When I was in the last year of my Master’s degree, there was a lot going on – classes, lectures, projects, thesis, experiments, exams and confusion. Few of our professors wanted us to go abroad for further academics and motivated us with their advice. A few others wanted us to pursue doctorate under them, to work in their lab and be guided by them. My classmates were divided into three groups, the first two wanted academics in and out of the country and the third group opted to search for Government and Private sector jobs.
I used to scratch my head daily while pondering over my experiments for thesis. I wanted further academics of course, but where? Weighing the pros and cons of both required a lot of research over the internet, countless cups of coffee and sleepless nights. I was perplexed. I fretted over my exams as well. My plants in the thesis experiment tried to cry out loud at me, “Look at us, o human! Feed us please.”

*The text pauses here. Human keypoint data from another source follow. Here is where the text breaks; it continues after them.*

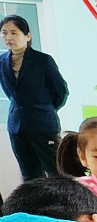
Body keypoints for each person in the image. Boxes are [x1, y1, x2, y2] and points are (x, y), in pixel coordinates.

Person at [0, 15, 69, 180]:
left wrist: (44, 108)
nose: (8, 37)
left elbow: (61, 91)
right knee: (29, 175)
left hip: (43, 125)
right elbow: (11, 93)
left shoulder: (43, 60)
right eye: (4, 33)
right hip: (16, 127)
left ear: (28, 36)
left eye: (14, 33)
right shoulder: (1, 62)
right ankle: (35, 198)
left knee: (56, 172)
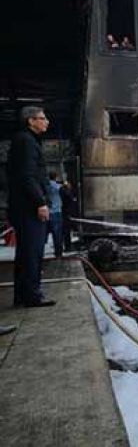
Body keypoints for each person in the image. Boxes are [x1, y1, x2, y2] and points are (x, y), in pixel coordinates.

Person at [8, 106, 56, 307]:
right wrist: (40, 203)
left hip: (23, 207)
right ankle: (32, 295)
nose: (47, 122)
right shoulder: (26, 142)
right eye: (42, 118)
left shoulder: (25, 141)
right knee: (32, 253)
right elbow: (27, 176)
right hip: (28, 208)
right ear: (31, 121)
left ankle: (23, 295)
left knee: (26, 253)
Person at [46, 171, 63, 257]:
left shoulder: (46, 186)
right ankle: (58, 253)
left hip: (48, 212)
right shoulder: (57, 186)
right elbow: (64, 190)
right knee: (57, 234)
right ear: (56, 177)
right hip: (56, 212)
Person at [60, 180, 79, 251]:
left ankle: (67, 246)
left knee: (66, 231)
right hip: (67, 213)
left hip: (67, 213)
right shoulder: (67, 192)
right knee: (66, 231)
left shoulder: (66, 192)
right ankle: (67, 246)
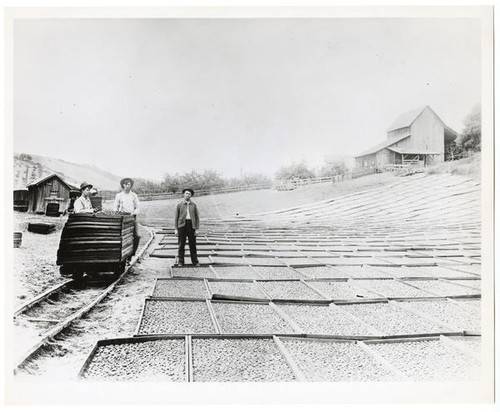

Finally, I bit the dust and asked my father to give advice on the matter. He didn’t take much to ponder as he already knew the dilemma I was facing. Not only matching dry pros and cons, he asked me what I wanted and urged me to go for it. He made me believe that what I wanted could be achieved and would be the correct decision. I followed him and the results weren’t what he expected but in the long run, I was content with what I did and with my decision. I went abroad and though I didn’t complete the degree, I earned a lot of experience and friends.
It was only the #SachchiAdvice from my father which made the decision so easy.